### ASSIGNMENT
For the data below, give again exactly the lines from the one containing "工资福利支出, 其他残疾人事业支出: 0 -> 4.1" through the one containing "工资福利支出, 其他行政事业单位医疗支出: 0.08 -> 3", both ends included, and no others.

### TASK MATERIAL
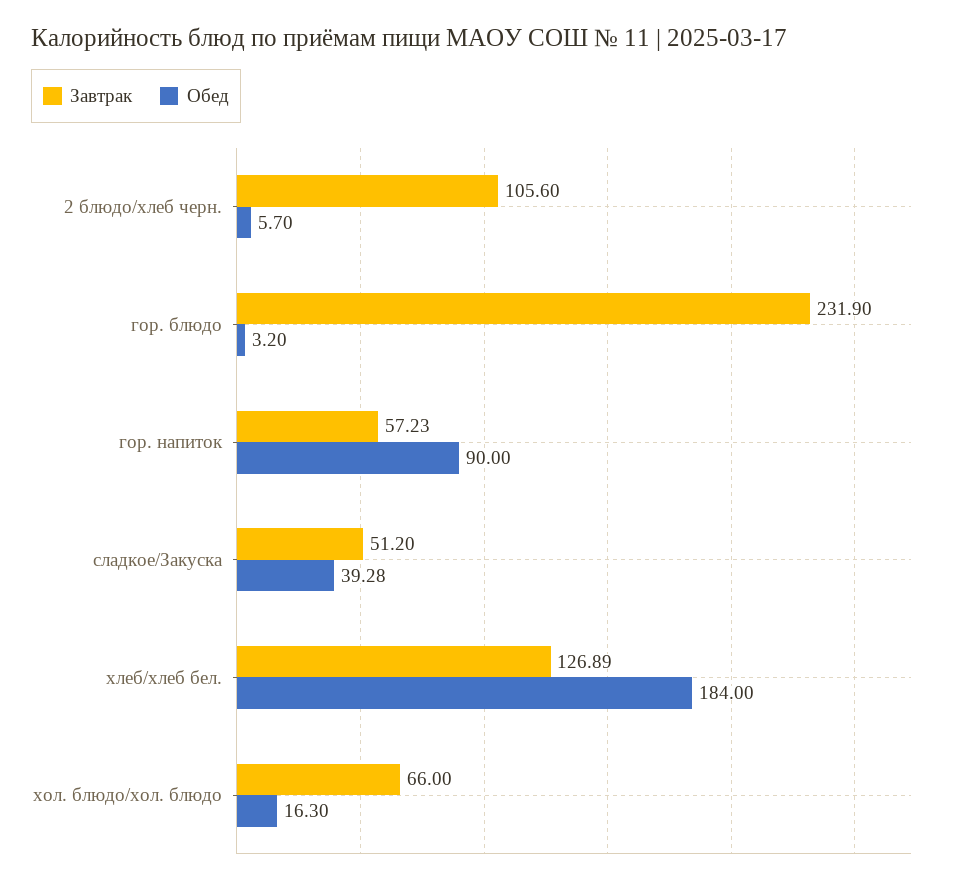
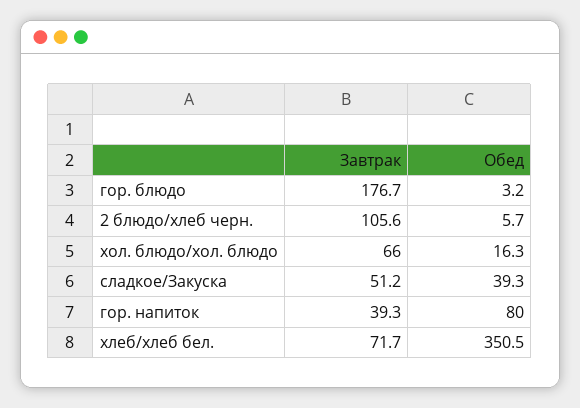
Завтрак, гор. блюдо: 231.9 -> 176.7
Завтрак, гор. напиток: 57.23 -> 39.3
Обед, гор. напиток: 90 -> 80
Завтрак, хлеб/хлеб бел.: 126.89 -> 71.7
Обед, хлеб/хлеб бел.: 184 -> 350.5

---

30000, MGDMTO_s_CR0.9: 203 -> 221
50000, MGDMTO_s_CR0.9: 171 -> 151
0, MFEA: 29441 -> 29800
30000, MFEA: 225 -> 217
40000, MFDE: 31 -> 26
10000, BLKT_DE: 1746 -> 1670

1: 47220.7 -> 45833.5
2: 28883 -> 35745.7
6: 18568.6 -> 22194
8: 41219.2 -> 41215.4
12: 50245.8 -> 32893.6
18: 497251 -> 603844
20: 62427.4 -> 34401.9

==

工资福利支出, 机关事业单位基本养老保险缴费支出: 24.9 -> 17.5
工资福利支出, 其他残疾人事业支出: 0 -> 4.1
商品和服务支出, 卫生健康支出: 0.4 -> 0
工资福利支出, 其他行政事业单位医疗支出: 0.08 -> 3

### RESULT
工资福利支出, 其他残疾人事业支出: 0 -> 4.1
商品和服务支出, 卫生健康支出: 0.4 -> 0
工资福利支出, 其他行政事业单位医疗支出: 0.08 -> 3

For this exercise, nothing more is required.